15min:
USING DIFFUSION MONTE CARLO TO PROBE THE ROTATIONALLY EXCITED STATES OF H3+ AND ITS ISOTOPOLOGUES.

BETHANY A. WELLEN, ANDREW S. PETIT AND ANNE B. MCCOY, Department of Chemistry, The Ohio State University, Columbus, OH 43210.

H3-nDn+ are among the most abundant polyatomic ions in the universe. Moreover, the deuterated isotopologues are thought to play a key role in the astrochemical reactions governing the H/D fractionation of ``metallic" species in the interstellar medium. An accurate quantum mechanical treatment of these species, as well as any reactions involving them, requires a methodology capable of capturing their large fluxionality as well as the constraints, due to particle exchange symmetries, on their physically allowed rovibrational states.

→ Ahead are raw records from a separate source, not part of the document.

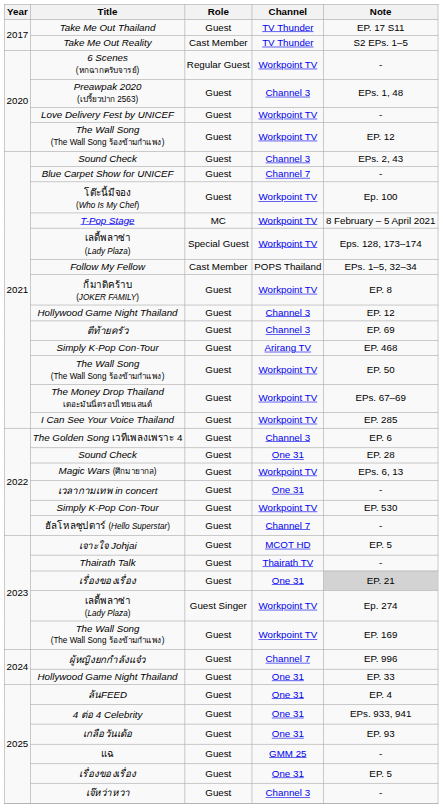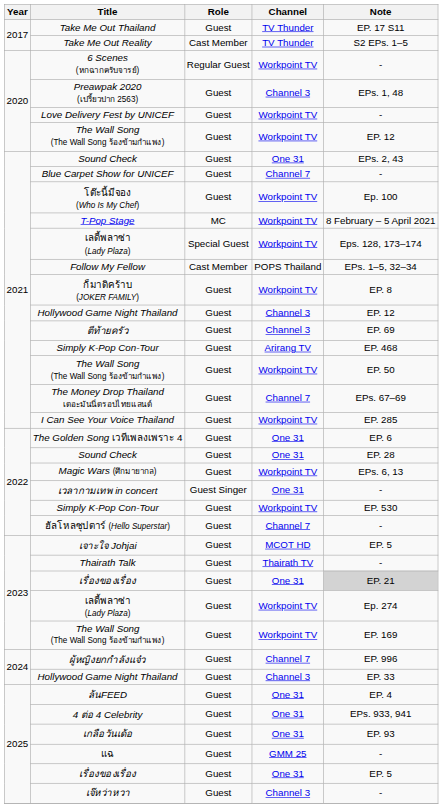2021 / Sound Check | Channel: Channel 3 -> One 31
The Money Drop Thailand เดอะมันนี่ดรอปไทยแลนด์ | Channel: Workpoint TV -> Channel 7
The Golden Song เวทีเพลงเพราะ 4 | Channel: Channel 3 -> One 31
เวลากามเทพ in concert | Role: Guest -> Guest Singer
2023 / เลดี้พลาซ่า (Lady Plaza) | Role: Guest Singer -> Guest
2024 / Hollywood Game Night Thailand | Channel: One 31 -> Channel 3
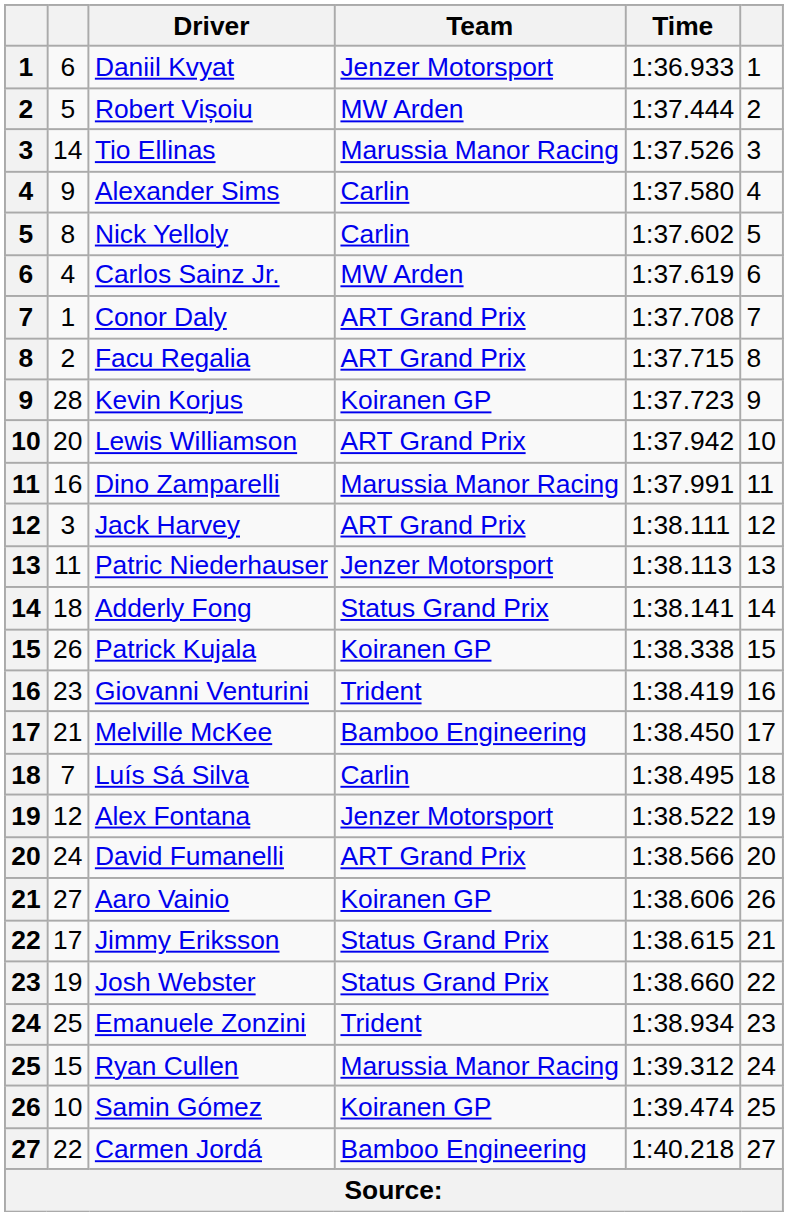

Diffusion Monte Carlo (DMC) has been shown to be a highly successful technique for treating quantum zero-point effects of very floppy molecules and clusters and our group has recently developed a fixed-node DMC methodology capable of including the effects of rotational excitation. Here, we report the results of DMC calculations of the rotationally excited states of H3+ and its isotopologues. In particular, comparison with converged variational calculations involving states with J \leq 20 provides the most thorough test yet of the range of quantum states over which the assumptions underlying our rotationally excited state DMC methodology can be reliably applied. Finally, the implications of this work on our overall goal of using DMC based methodologies to map out the energetics of the reaction of H3-nDn+ with HD will be discussed.